“The motto upon our banner has been, from the commencement of our moral warfare, ‘Our country is the world—our countrymen are all mankind.’ We trust it will be our only epitaph. Another motto we have chosen is ‘Universal Emancipation.’ Up to this time we have limited its application to those who are held in this country, by Southern taskmasters, as marketable commodities, goods and chattels, and implements of husbandry. Henceforth we shall use it in its widest latitude: the emancipation of our whole race from the dominion of man, from the thralldom of self, from the government of brute force, from the bondage of sin—and bringing them under the dominion of God, the control of an inward spirit, the government of the law of love, and into the obedience and liberty of Christ, who is the same yesterday, today, and forever.”

Frederick’s heart beat fast. He was breathing hard. The words came faint; for inside he was shouting, “This man is Moses! Here is the Moses who will lead my people out of bondage!” He wanted to throw himself at this man’s feet. He wanted to help him.

Then they were singing—all the people in the hall were singing—and Frederick slipped out. He ran all the way home. He could not walk.

Summer came. There was more work on the wharves, when his son was born. Frederick laughed at obstacles. He’d show them! “Them” became the whole world—the white caulkers who refused to work with him, anybody who denied a place to his son because his skin was rosy brown! The young father went into an oil refinery, and then into a brass foundry where all through the next winter he worked two nights a week besides each day. Hard work, night and day, over a furnace hot enough to keep the metal running like water, might seem more favorable to action than to thought, yet while he fanned the flames Frederick dreamed dreams, saw pictures in the flames. He must get ready! He must learn more. He nailed a newspaper to the post near his bellows and read while he pushed the heavy beam up and down.

In the summer of 1841 the Massachusetts Anti-Slavery Society held its grand convention in Nantucket. Frederick decided to take a day off from work and attend a session.

The little freedom breeze was blowing up a gale. Theologians, congressmen, governors and business men had hurled invectives, abuse and legislation at the Anti-Slavery Society, at the Liberator and at the paper’s editor, William Lloyd Garrison. But in London, Garrison had refused to sit on the floor of the World Convention of Anti-Slavery Societies because women delegates had been barred; and now the very man who had founded the movement in America was being execrated by many of those who professed to follow him.

But Frederick knew only that William Lloyd Garrison would be at Nantucket.

The boat rounded Brant Point Light and came suddenly on a gray town that rose out of the sea. Nantucket’s cobbled lanes, bright with summer frocks, fanned up from the little bay where old whalers rested at anchor, slender masts of long sloops pointed to the sky, deep-sea fishing boats sprawled on the dirty waters, and discolored warehouses crowded down on the quays.

Frederick had no trouble finding his way to the big hall, for the Abolitionist convention was the main event in the town. It spilled out into the streets where groups of men stood in knots, talking excitedly. Quakers, sitting inside their covered carriages, removed their hats and talked quietly; and women, trying not to be conspicuous, stood under shade trees, but they too talked.

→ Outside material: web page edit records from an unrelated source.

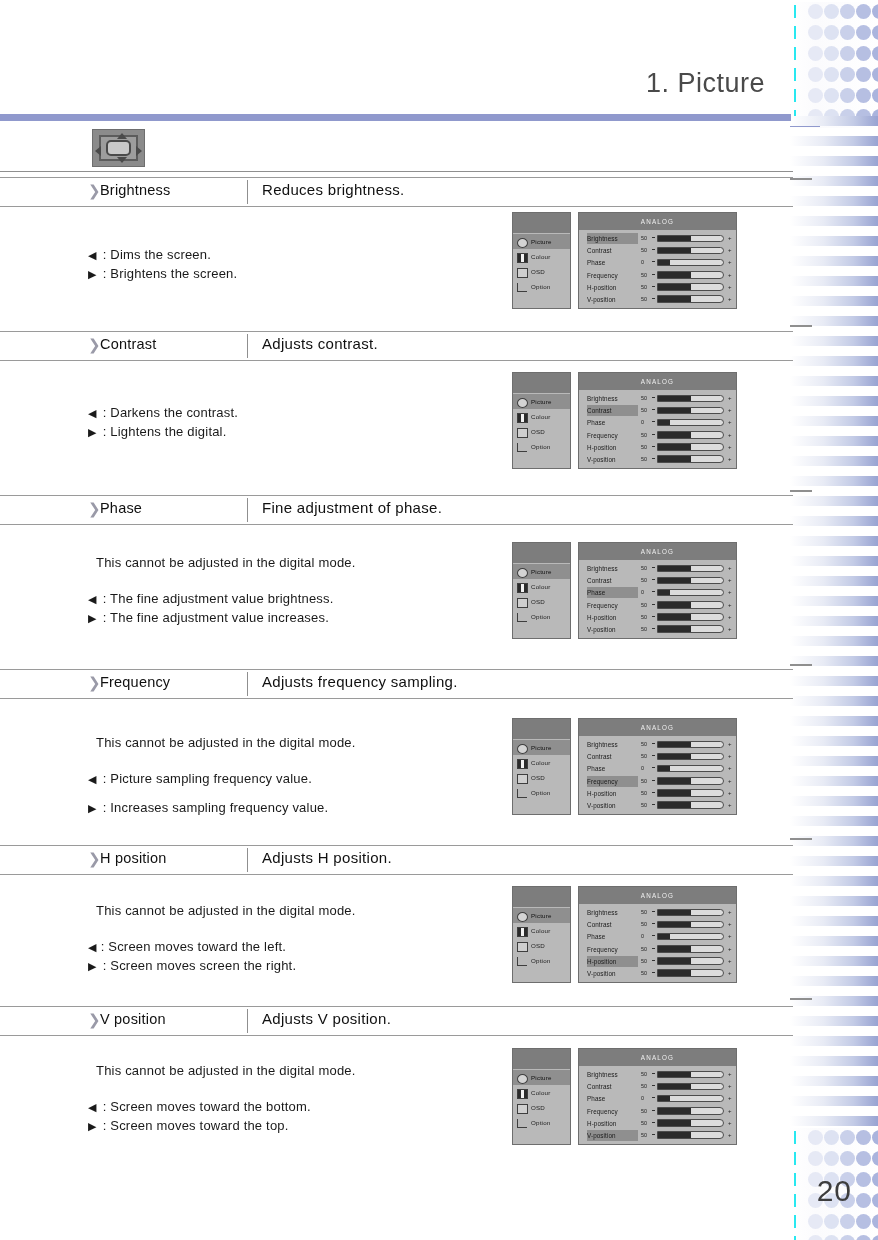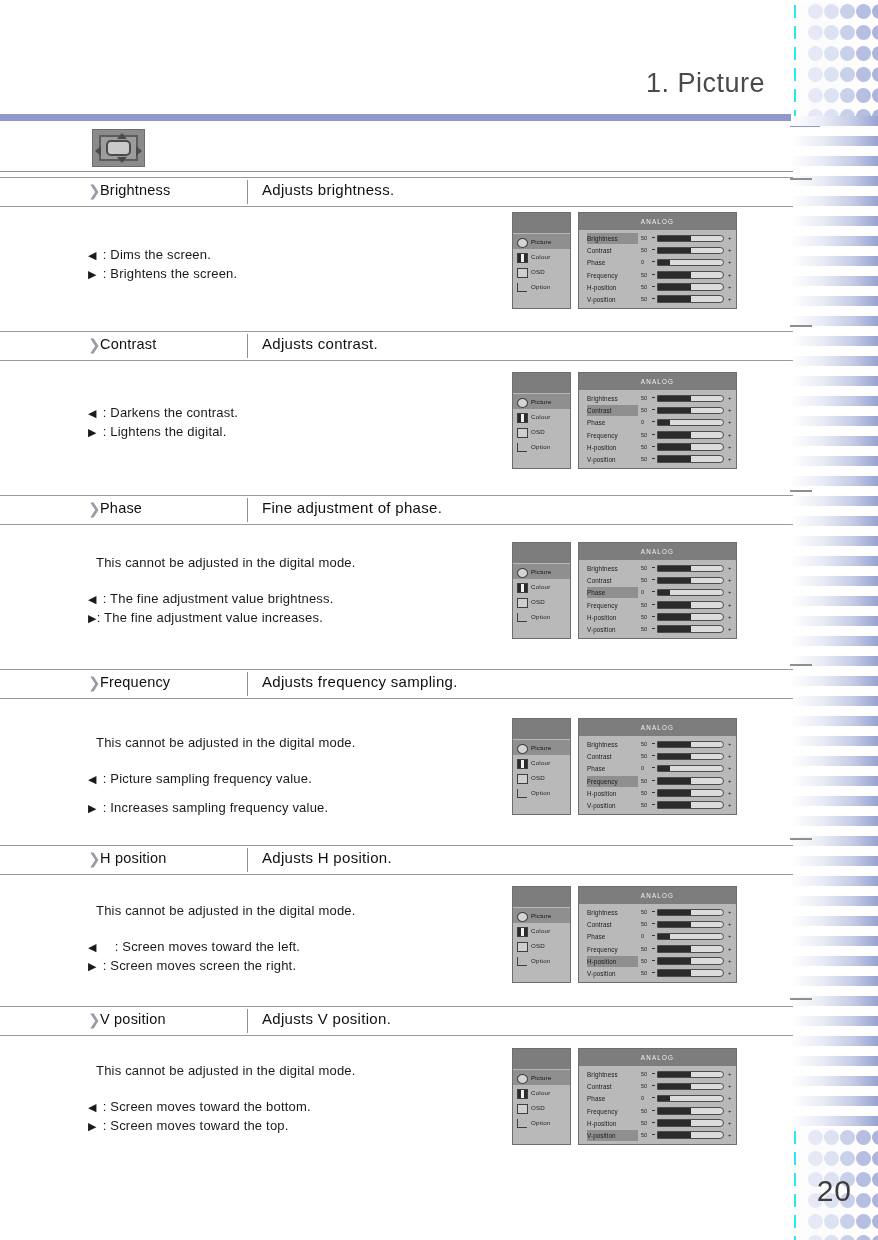"Adjusts brightness." span.feat-desc { text: Adjusts -> Reduces }
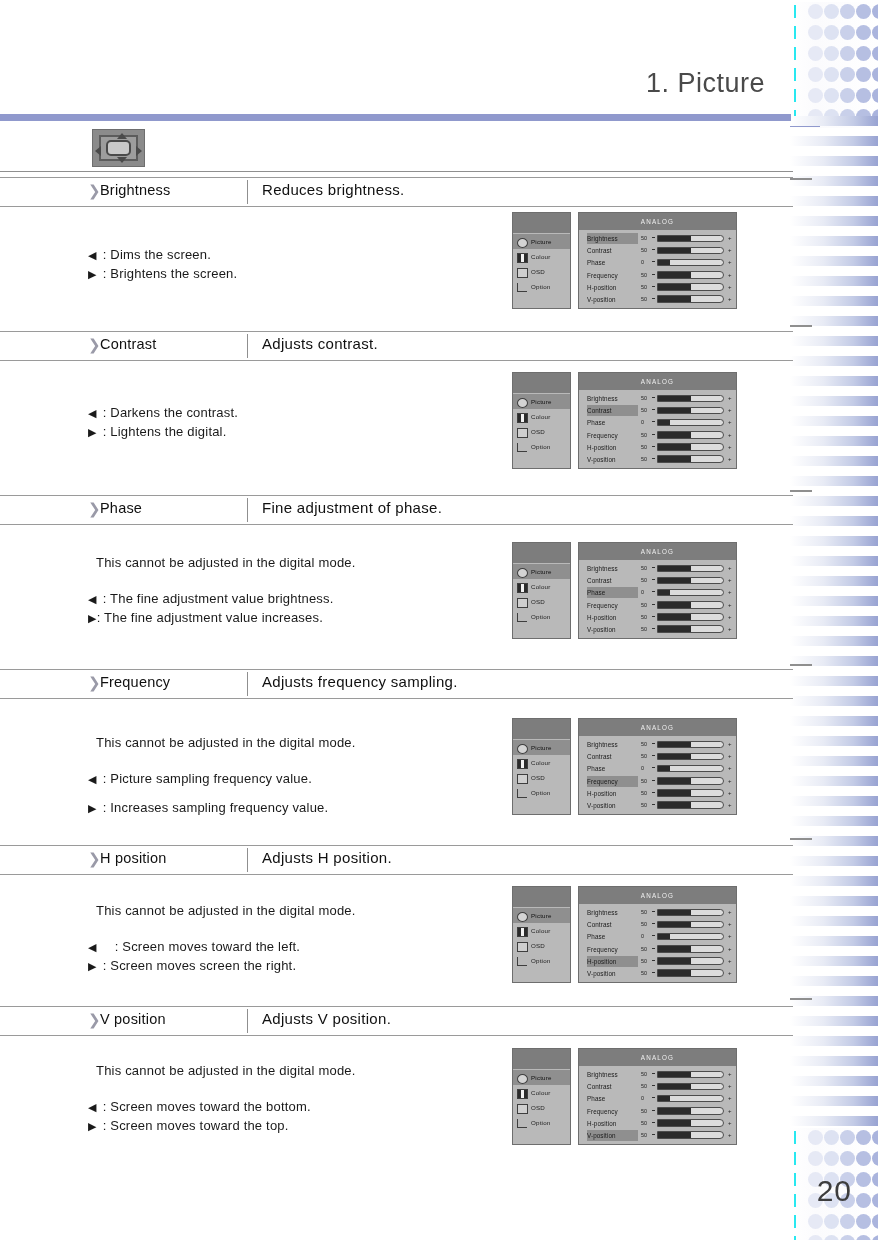": The fine adjustment value increases." span { margin-left: none -> 6px }
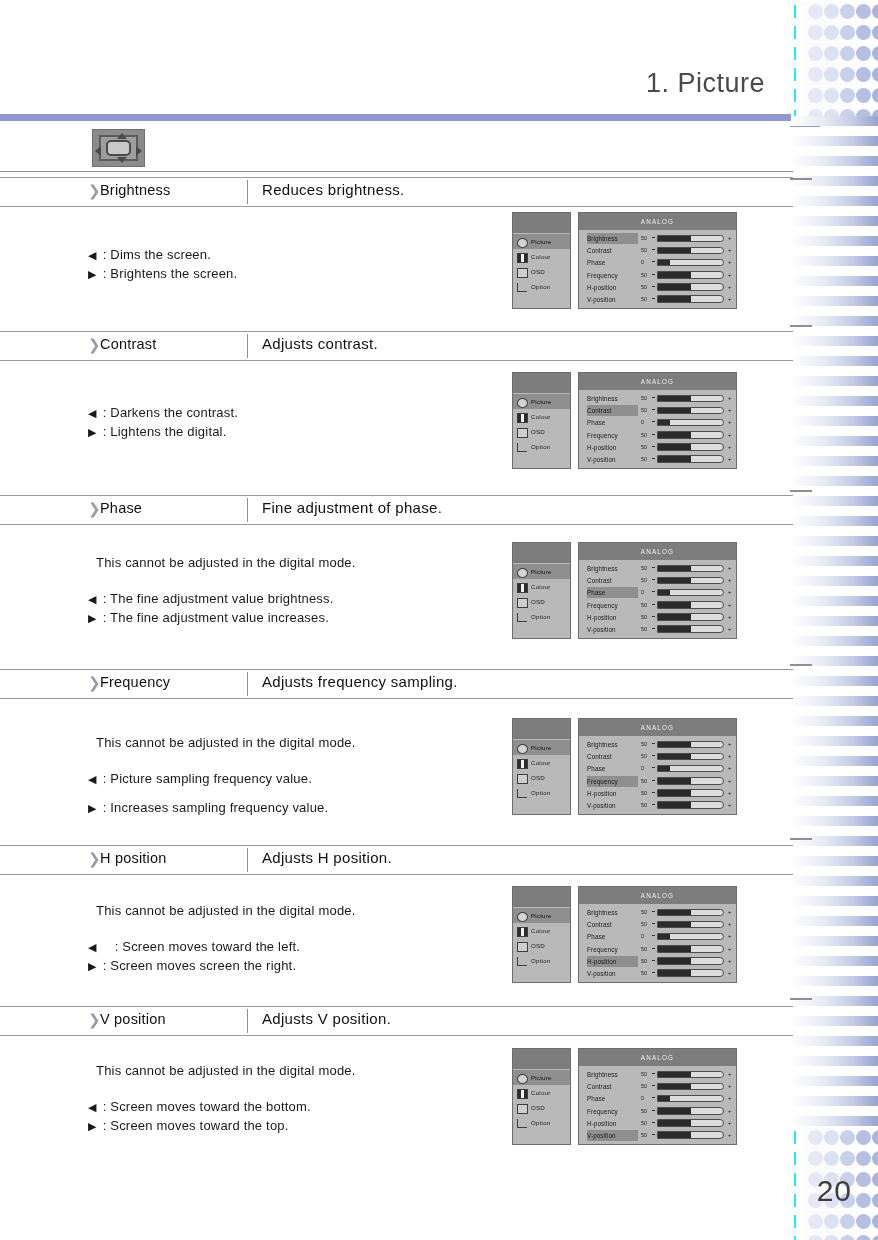": Screen moves toward the left." span { margin-left: 18px -> 4px }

The morning session had been stormy. A serious rift had developed within the ranks of the antislavery movement. During his absence Garrison had been attacked by a body of clergymen for what they termed his “heresies”—the immediate charge being his “breaking of the Sabbath.” Garrison, it seemed, saw no reason why anyone should “rest” from abolishing slavery any day of the week. He maintained that all days should be kept holy. He lacked forbearance and Christian patience, they charged. He “aired America’s dirty linen” in Europe. He “insulted” the English brethren when he took his stand for full recognition of women in the World Anti-Slavery Convention, despite the fact that St. Paul had adjured women to silence. Garrison had made a statement in the Liberator: “I expressly declare that I stand upon the Bible, and the Bible alone, in regard to my views of the Sabbath, the Church, and the Ministry, and that I feel that if I can not stand triumphantly on that foundation I can stand nowhere in the universe. My arguments are all drawn from the Bible and from no other source.”[3]